Exercise details: Can you format the listing below as a JSON list of strings, with one string for each line, leaving out blank lines and the pictures?

Listing:
····················

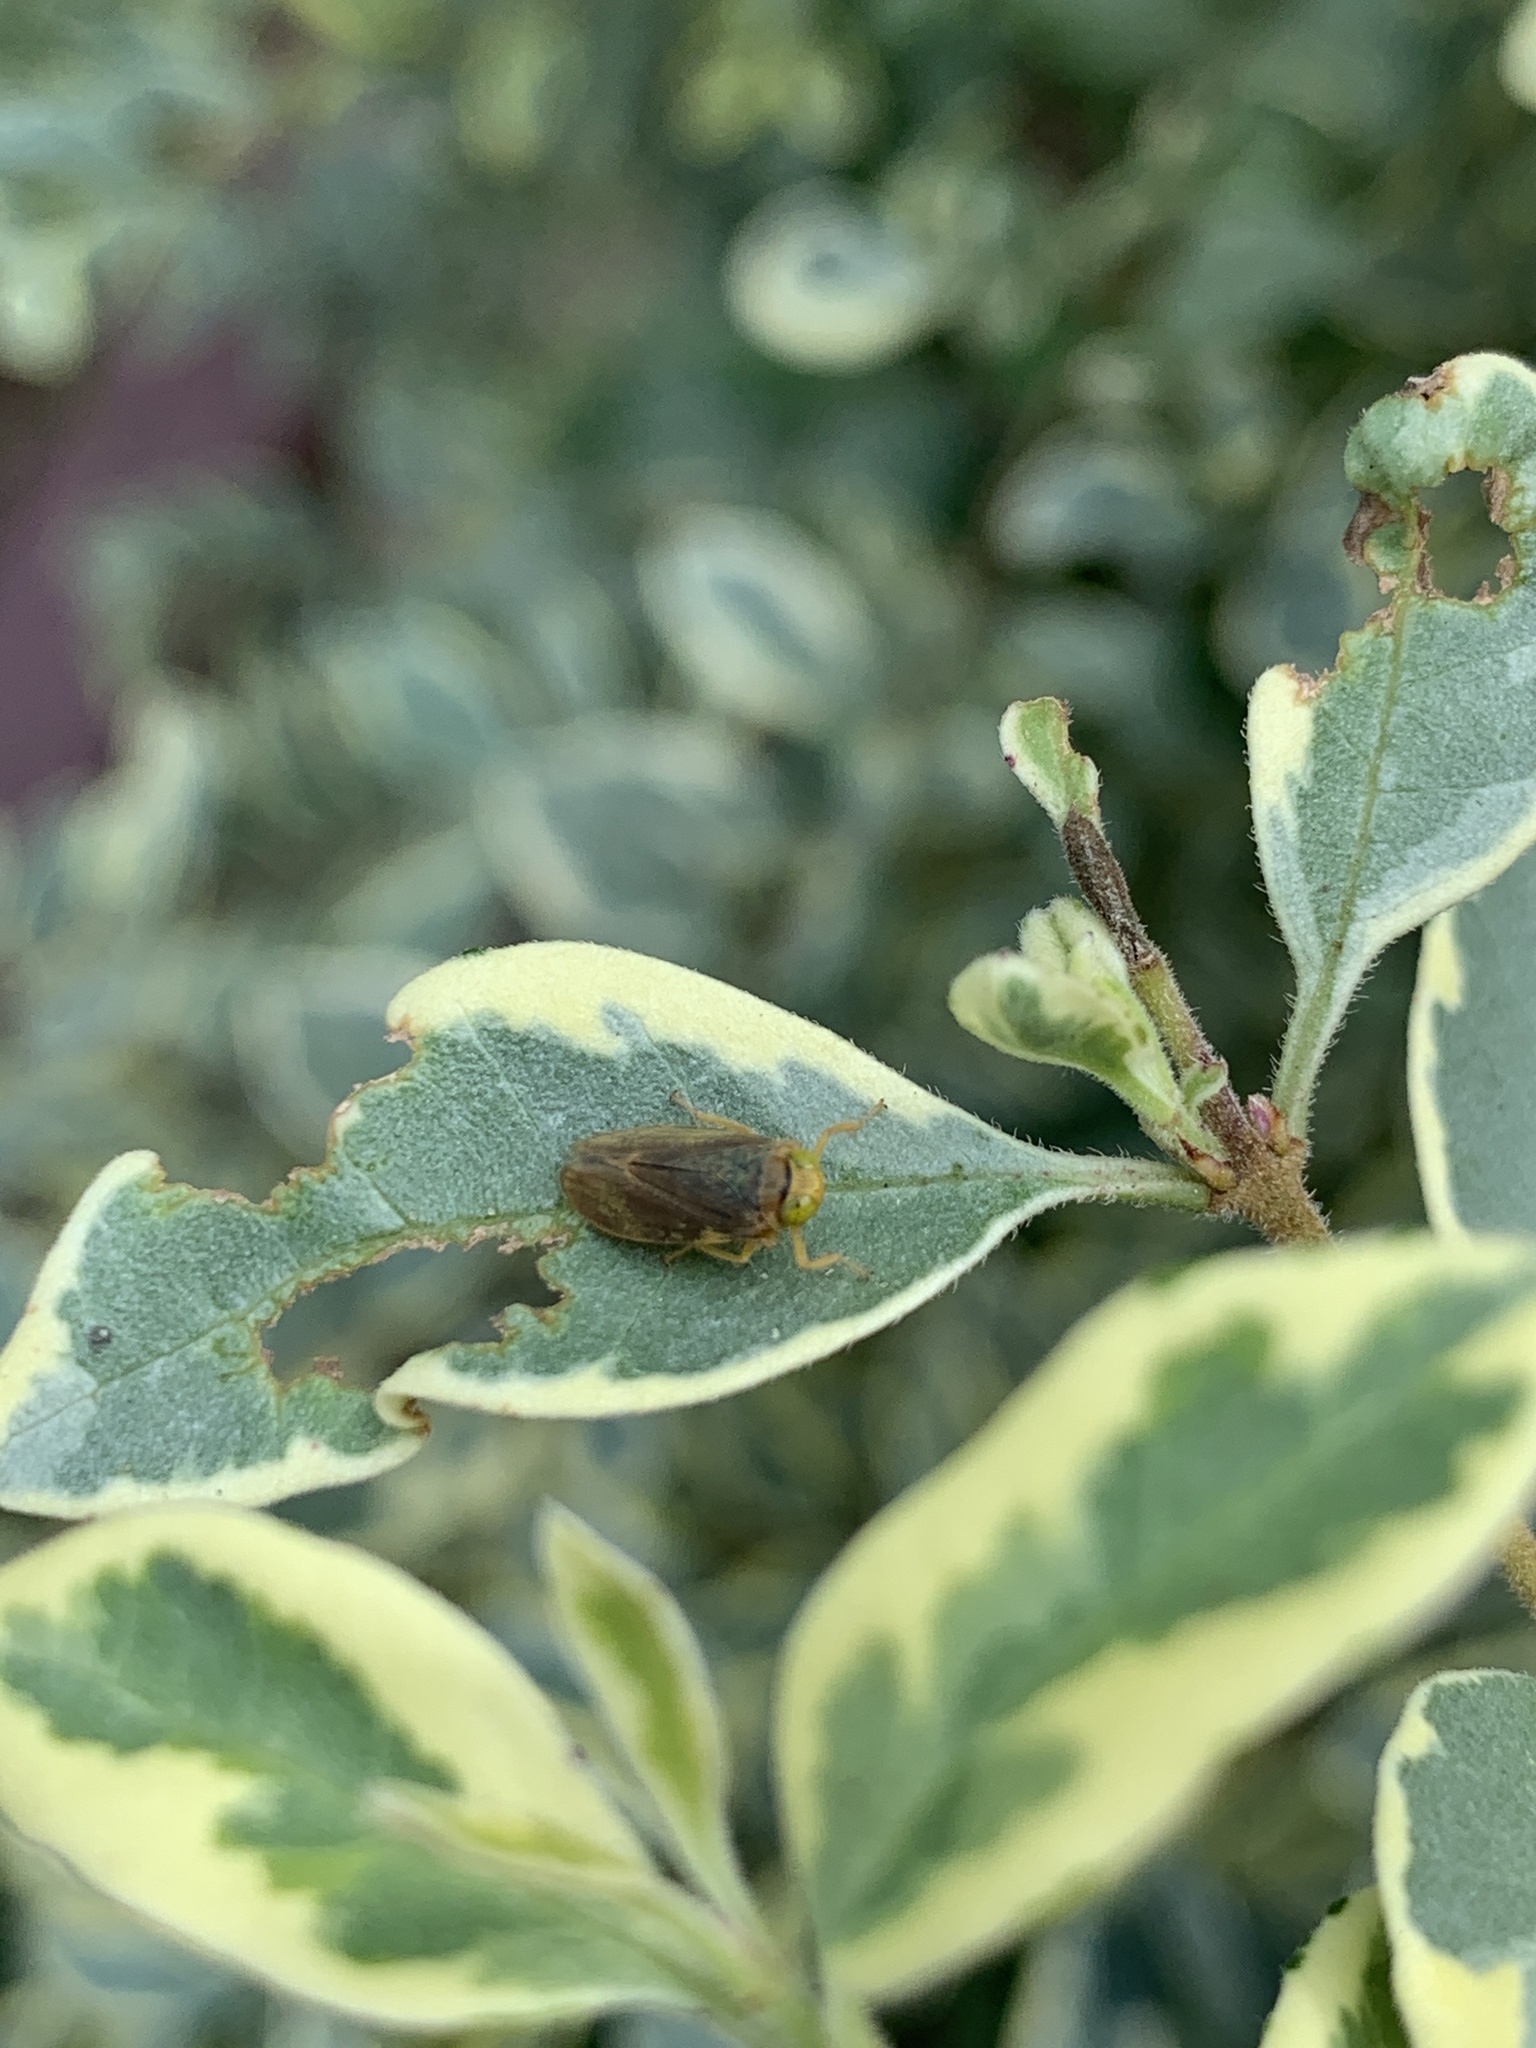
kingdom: Animalia
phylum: Arthropoda
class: Insecta
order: Hemiptera
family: Cicadellidae
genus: Jikradia
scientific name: Jikradia olitoria
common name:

····················

Reply to the exercise:
[
  "kingdom: Animalia",
  "phylum: Arthropoda",
  "class: Insecta",
  "order: Hemiptera",
  "family: Cicadellidae",
  "genus: Jikradia",
  "scientific name: Jikradia olitoria",
  "common name:"
]